----- GIVEN RECORDS -----
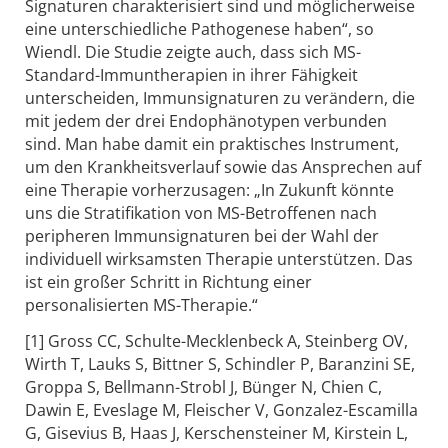
Signaturen charakterisiert sind und möglicherweise
eine unterschiedliche Pathogenese haben“, so
Wiendl. Die Studie zeigte auch, dass sich MS-
Standard-Immuntherapien in ihrer Fähigkeit
unterscheiden, Immunsignaturen zu verändern, die
mit jedem der drei Endophänotypen verbunden
sind. Man habe damit ein praktisches Instrument,
um den Krankheitsverlauf sowie das Ansprechen auf
eine Therapie vorherzusagen: „In Zukunft könnte
uns die Stratifikation von MS-Betroffenen nach
peripheren Immunsignaturen bei der Wahl der
individuell wirksamsten Therapie unterstützen. Das
ist ein großer Schritt in Richtung einer
personalisierten MS-Therapie.“
[1] Gross CC, Schulte-Mecklenbeck A, Steinberg OV,
Wirth T, Lauks S, Bittner S, Schindler P, Baranzini SE,
Groppa S, Bellmann-Strobl J, Bünger N, Chien C,
Dawin E, Eveslage M, Fleischer V, Gonzalez-Escamilla
G, Gisevius B, Haas J, Kerschensteiner M, Kirstein L,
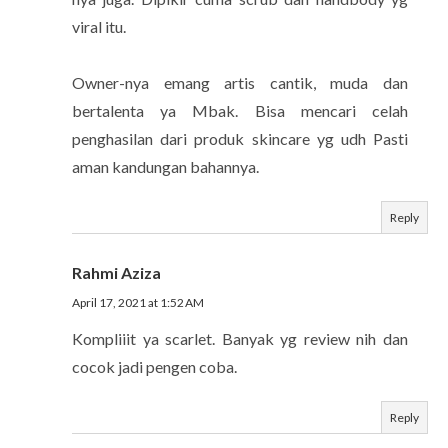
viral itu.
Owner-nya emang artis cantik, muda dan
bertalenta ya Mbak. Bisa mencari celah
penghasilan dari produk skincare yg udh Pasti
aman kandungan bahannya.
Reply
Rahmi Aziza
April 17, 2021 at 1:52 AM
Kompliiit ya scarlet. Banyak yg review nih dan
cocok jadi pengen coba.
Reply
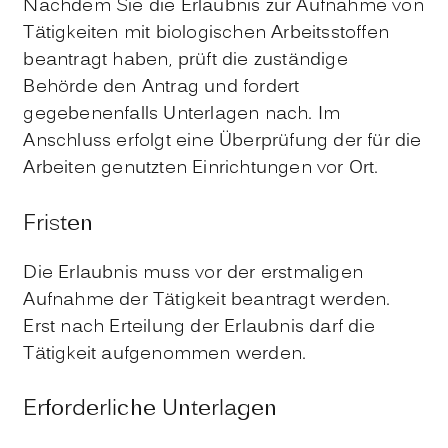
Nachdem Sie die Erlaubnis zur Aufnahme von
Tätigkeiten mit biologischen Arbeitsstoffen
beantragt haben, prüft die zuständige
Behörde den Antrag und fordert
gegebenenfalls Unterlagen nach. Im
Anschluss erfolgt eine Überprüfung der für die
Arbeiten genutzten Einrichtungen vor Ort.
Fristen
Die Erlaubnis muss vor der erstmaligen
Aufnahme der Tätigkeit beantragt werden.
Erst nach Erteilung der Erlaubnis darf die
Tätigkeit aufgenommen werden.
Erforderliche Unterlagen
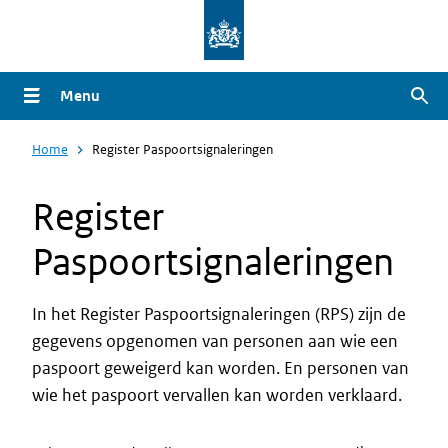
Overslaan
en
naar
Menu
Zoe
de
inhoud
Home
Register Paspoortsignaleringen
gaan
Register
Paspoortsignaleringen
In het Register Paspoortsignaleringen (RPS) zijn de
gegevens opgenomen van personen aan wie een
paspoort geweigerd kan worden. En personen van
wie het paspoort vervallen kan worden verklaard.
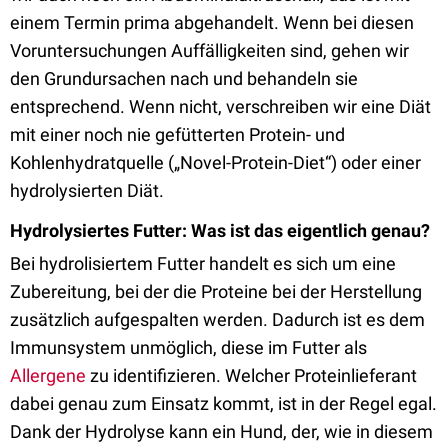
einem Termin prima abgehandelt. Wenn bei diesen
Voruntersuchungen Auffälligkeiten sind, gehen wir
den Grundursachen nach und behandeln sie
entsprechend. Wenn nicht, verschreiben wir eine Diät
mit einer noch nie gefütterten Protein- und
Kohlenhydratquelle („Novel-Protein-Diet“) oder einer
hydrolysierten Diät.
Hydrolysiertes Futter: Was ist das eigentlich genau?
Bei hydrolisiertem Futter handelt es sich um eine
Zubereitung, bei der die Proteine bei der Herstellung
zusätzlich aufgespalten werden. Dadurch ist es dem
Immunsystem unmöglich, diese im Futter als
Allergene
zu identifizieren. Welcher Proteinlieferant
dabei genau zum Einsatz kommt, ist in der Regel egal.
Dank der Hydrolyse kann ein Hund, der, wie in diesem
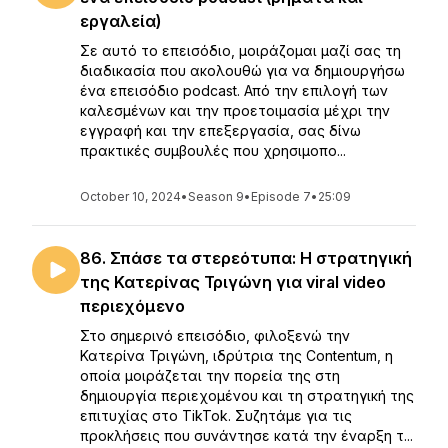
εργαλεία)
Σε αυτό το επεισόδιο, μοιράζομαι μαζί σας τη
διαδικασία που ακολουθώ για να δημιουργήσω
ένα επεισόδιο podcast. Από την επιλογή των
καλεσμένων και την προετοιμασία μέχρι την
εγγραφή και την επεξεργασία, σας δίνω
πρακτικές συμβουλές που χρησιμοπο...
October 10, 2024
•
Season 9
•
Episode 7
•
25:09
86. Σπάσε τα στερεότυπα: Η στρατηγική
της Κατερίνας Τριγώνη για viral video
περιεχόμενο
Στο σημερινό επεισόδιο, φιλοξενώ την
Κατερίνα Τριγώνη, ιδρύτρια της Contentum, η
οποία μοιράζεται την πορεία της στη
δημιουργία περιεχομένου και τη στρατηγική της
επιτυχίας στο TikTok. Συζητάμε για τις
προκλήσεις που συνάντησε κατά την έναρξη τ...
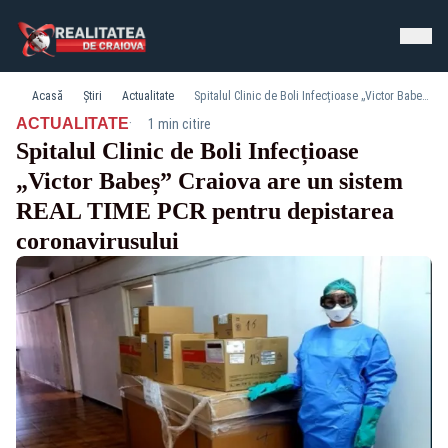
Acasă
Știri
Actualitate
Spitalul Clinic de Boli Infecțioase „Victor Babeș” Craiova are un sistem REAL TIME PCR pentru depistarea coronavirusului
·
ACTUALITATE
1 min citire
Spitalul Clinic de Boli Infecțioase
„Victor Babeș” Craiova are un sistem
REAL TIME PCR pentru depistarea
coronavirusului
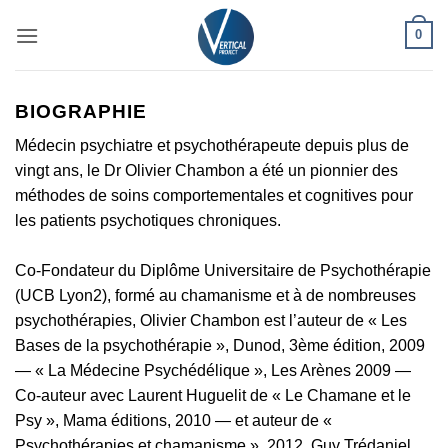
Passer
0
au
contenu
BIOGRAPHIE
Médecin psychiatre et psychothérapeute depuis plus de
vingt ans, le Dr Olivier Chambon a été un pionnier des
méthodes de soins comportementales et cognitives pour
les patients psychotiques chroniques.
Co-Fondateur du Diplôme Universitaire de Psychothérapie
(UCB Lyon2), formé au chamanisme et à de nombreuses
psychothérapies, Olivier Chambon est l’auteur de « Les
Bases de la psychothérapie », Dunod, 3ème édition, 2009
— « La Médecine Psychédélique », Les Arènes 2009 —
Co-auteur avec Laurent Huguelit de « Le Chamane et le
Psy », Mama éditions, 2010 — et auteur de «
Psychothérapies et chamanisme », 2012, Guy Trédaniel.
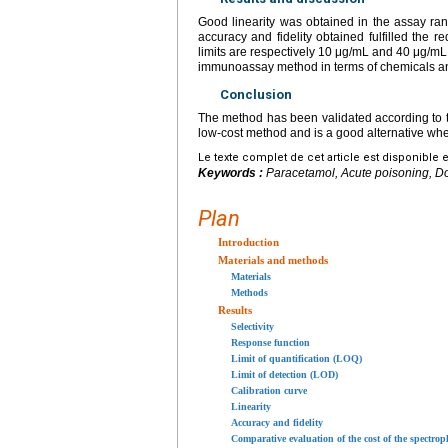
Good linearity was obtained in the assay ra
accuracy and fidelity obtained fulfilled the r
limits are respectively 10
μg/mL and 40
μg/mL.
immunoassay method in terms of chemicals a
Conclusion
The method has been validated according to th
low-cost method and is a good alternative wh
Le texte complet de cet article est disponible 
Keywords :
Paracetamol, Acute poisoning, D
Plan
Introduction
Materials and methods
Materials
Methods
Results
Selectivity
Response function
Limit of quantification (LOQ)
Limit of detection (LOD)
Calibration curve
Linearity
Accuracy and fidelity
Comparative evaluation of the cost of the spect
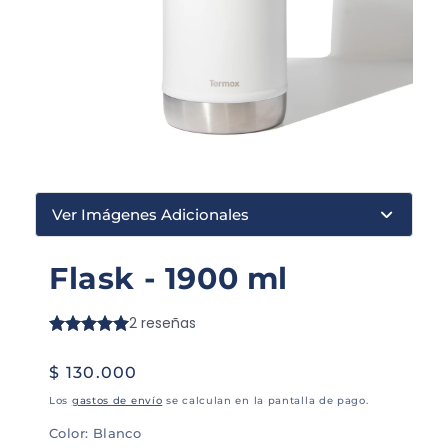
Ver Imágenes Adicionales
Flask - 1900 ml
Precio
$ 130.000
habitual
Los
gastos de envío
se calculan en la pantalla de pago.
Color:
Blanco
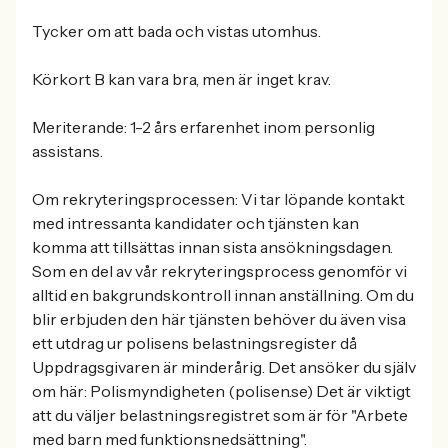
Tycker om att bada och vistas utomhus.
Körkort B kan vara bra, men är inget krav.
Meriterande: 1-2 års erfarenhet inom personlig
assistans.
Om rekryteringsprocessen: Vi tar löpande kontakt
med intressanta kandidater och tjänsten kan
komma att tillsättas innan sista ansökningsdagen.
Som en del av vår rekryteringsprocess genomför vi
alltid en bakgrundskontroll innan anställning. Om du
blir erbjuden den här tjänsten behöver du även visa
ett utdrag ur polisens belastningsregister då
Uppdragsgivaren är minderårig. Det ansöker du själv
om här: Polismyndigheten (polisen.se) Det är viktigt
att du väljer belastningsregistret som är för "Arbete
med barn med funktionsnedsättning".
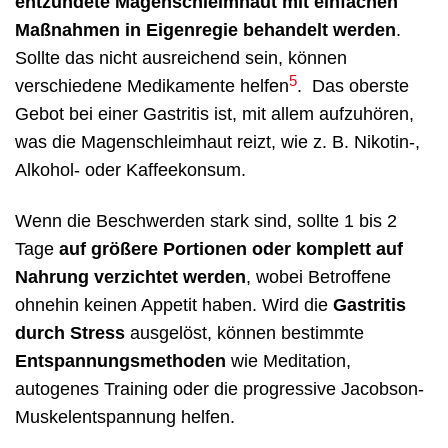
entzündete Magenschleimhaut mit einfachen
Maßnahmen in Eigenregie behandelt werden
.
Sollte das nicht ausreichend sein, können
5
verschiedene Medikamente helfen
.
Das oberste
Gebot bei einer Gastritis ist, mit allem aufzuhören,
was die Magenschleimhaut reizt, wie z. B. Nikotin-,
Alkohol- oder Kaffeekonsum.
Wenn die Beschwerden stark sind, sollte 1 bis 2
Tage
auf größere Portionen oder komplett auf
Nahrung verzichtet werden
, wobei Betroffene
ohnehin keinen Appetit haben. Wird die
Gastritis
durch Stress
ausgelöst, können bestimmte
Entspannungsmethoden
wie Meditation,
autogenes Training oder die progressive Jacobson-
Muskelentspannung helfen.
-----
> **EXERCISE DETAILS**
Print the listing exactly, minus any pictures.

> **RESPONSE FOR THIS EXERCISE**
Signaturen charakterisiert sind und möglicherweise
eine unterschiedliche Pathogenese haben“, so
Wiendl. Die Studie zeigte auch, dass sich MS-
Standard-Immuntherapien in ihrer Fähigkeit
unterscheiden, Immunsignaturen zu verändern, die
mit jedem der drei Endophänotypen verbunden
sind. Man habe damit ein praktisches Instrument,
um den Krankheitsverlauf sowie das Ansprechen auf
eine Therapie vorherzusagen: „In Zukunft könnte
uns die Stratifikation von MS-Betroffenen nach
peripheren Immunsignaturen bei der Wahl der
individuell wirksamsten Therapie unterstützen. Das
ist ein großer Schritt in Richtung einer
personalisierten MS-Therapie.“
[1] Gross CC, Schulte-Mecklenbeck A, Steinberg OV,
Wirth T, Lauks S, Bittner S, Schindler P, Baranzini SE,
Groppa S, Bellmann-Strobl J, Bünger N, Chien C,
Dawin E, Eveslage M, Fleischer V, Gonzalez-Escamilla
G, Gisevius B, Haas J, Kerschensteiner M, Kirstein L,
viral itu.
Owner-nya emang artis cantik, muda dan
bertalenta ya Mbak. Bisa mencari celah
penghasilan dari produk skincare yg udh Pasti
aman kandungan bahannya.
Reply
Rahmi Aziza
April 17, 2021 at 1:52 AM
Kompliiit ya scarlet. Banyak yg review nih dan
cocok jadi pengen coba.
Reply
Nachdem Sie die Erlaubnis zur Aufnahme von
Tätigkeiten mit biologischen Arbeitsstoffen
beantragt haben, prüft die zuständige
Behörde den Antrag und fordert
gegebenenfalls Unterlagen nach. Im
Anschluss erfolgt eine Überprüfung der für die
Arbeiten genutzten Einrichtungen vor Ort.
Fristen
Die Erlaubnis muss vor der erstmaligen
Aufnahme der Tätigkeit beantragt werden.
Erst nach Erteilung der Erlaubnis darf die
Tätigkeit aufgenommen werden.
Erforderliche Unterlagen
Overslaan
en
naar
Menu
Zoe
de
inhoud
Home
Register Paspoortsignaleringen
gaan
Register
Paspoortsignaleringen
In het Register Paspoortsignaleringen (RPS) zijn de
gegevens opgenomen van personen aan wie een
paspoort geweigerd kan worden. En personen van
wie het paspoort vervallen kan worden verklaard.
einem Termin prima abgehandelt. Wenn bei diesen
Voruntersuchungen Auffälligkeiten sind, gehen wir
den Grundursachen nach und behandeln sie
entsprechend. Wenn nicht, verschreiben wir eine Diät
mit einer noch nie gefütterten Protein- und
Kohlenhydratquelle („Novel-Protein-Diet“) oder einer
hydrolysierten Diät.
Hydrolysiertes Futter: Was ist das eigentlich genau?
Bei hydrolisiertem Futter handelt es sich um eine
Zubereitung, bei der die Proteine bei der Herstellung
zusätzlich aufgespalten werden. Dadurch ist es dem
Immunsystem unmöglich, diese im Futter als
Allergene
zu identifizieren. Welcher Proteinlieferant
dabei genau zum Einsatz kommt, ist in der Regel egal.
Dank der Hydrolyse kann ein Hund, der, wie in diesem
εργαλεία)
Σε αυτό το επεισόδιο, μοιράζομαι μαζί σας τη
διαδικασία που ακολουθώ για να δημιουργήσω
ένα επεισόδιο podcast. Από την επιλογή των
καλεσμένων και την προετοιμασία μέχρι την
εγγραφή και την επεξεργασία, σας δίνω
πρακτικές συμβουλές που χρησιμοπο...
October 10, 2024
•
Season 9
•
Episode 7
•
25:09
86. Σπάσε τα στερεότυπα: Η στρατηγική
της Κατερίνας Τριγώνη για viral video
περιεχόμενο
Στο σημερινό επεισόδιο, φιλοξενώ την
Κατερίνα Τριγώνη, ιδρύτρια της Contentum, η
οποία μοιράζεται την πορεία της στη
δημιουργία περιεχομένου και τη στρατηγική της
επιτυχίας στο TikTok. Συζητάμε για τις
προκλήσεις που συνάντησε κατά την έναρξη τ...
Acasă
Știri
Actualitate
Spitalul Clinic de Boli Infecțioase „Victor Babeș” Craiova are un sistem REAL TIME PCR pentru depistarea coronavirusului
·
ACTUALITATE
1 min citire
Spitalul Clinic de Boli Infecțioase
„Victor Babeș” Craiova are un sistem
REAL TIME PCR pentru depistarea
coronavirusului
Passer
0
au
contenu
BIOGRAPHIE
Médecin psychiatre et psychothérapeute depuis plus de
vingt ans, le Dr Olivier Chambon a été un pionnier des
méthodes de soins comportementales et cognitives pour
les patients psychotiques chroniques.
Co-Fondateur du Diplôme Universitaire de Psychothérapie
(UCB Lyon2), formé au chamanisme et à de nombreuses
psychothérapies, Olivier Chambon est l’auteur de « Les
Bases de la psychothérapie », Dunod, 3ème édition, 2009
— « La Médecine Psychédélique », Les Arènes 2009 —
Co-auteur avec Laurent Huguelit de « Le Chamane et le
Psy », Mama éditions, 2010 — et auteur de «
Psychothérapies et chamanisme », 2012, Guy Trédaniel.
Good linearity was obtained in the assay ra
accuracy and fidelity obtained fulfilled the r
limits are respectively 10
μg/mL and 40
μg/mL.
immunoassay method in terms of chemicals a
Conclusion
The method has been validated according to th
low-cost method and is a good alternative wh
Le texte complet de cet article est disponible 
Keywords :
Paracetamol, Acute poisoning, D
Plan
Introduction
Materials and methods
Materials
Methods
Results
Selectivity
Response function
Limit of quantification (LOQ)
Limit of detection (LOD)
Calibration curve
Linearity
Accuracy and fidelity
Comparative evaluation of the cost of the spect
Ver Imágenes Adicionales
Flask - 1900 ml
Precio
$ 130.000
habitual
Los
gastos de envío
se calculan en la pantalla de pago.
Color:
Blanco
Tycker om att bada och vistas utomhus.
Körkort B kan vara bra, men är inget krav.
Meriterande: 1-2 års erfarenhet inom personlig
assistans.
Om rekryteringsprocessen: Vi tar löpande kontakt
med intressanta kandidater och tjänsten kan
komma att tillsättas innan sista ansökningsdagen.
Som en del av vår rekryteringsprocess genomför vi
alltid en bakgrundskontroll innan anställning. Om du
blir erbjuden den här tjänsten behöver du även visa
ett utdrag ur polisens belastningsregister då
Uppdragsgivaren är minderårig. Det ansöker du själv
om här: Polismyndigheten (polisen.se) Det är viktigt
att du väljer belastningsregistret som är för "Arbete
med barn med funktionsnedsättning".
entzündete Magenschleimhaut mit einfachen
Maßnahmen in Eigenregie behandelt werden
.
Sollte das nicht ausreichend sein, können
5
verschiedene Medikamente helfen
.
Das oberste
Gebot bei einer Gastritis ist, mit allem aufzuhören,
was die Magenschleimhaut reizt, wie z. B. Nikotin-,
Alkohol- oder Kaffeekonsum.
Wenn die Beschwerden stark sind, sollte 1 bis 2
Tage
auf größere Portionen oder komplett auf
Nahrung verzichtet werden
, wobei Betroffene
ohnehin keinen Appetit haben. Wird die
Gastritis
durch Stress
ausgelöst, können bestimmte
Entspannungsmethoden
wie Meditation,
autogenes Training oder die progressive Jacobson-
Muskelentspannung helfen.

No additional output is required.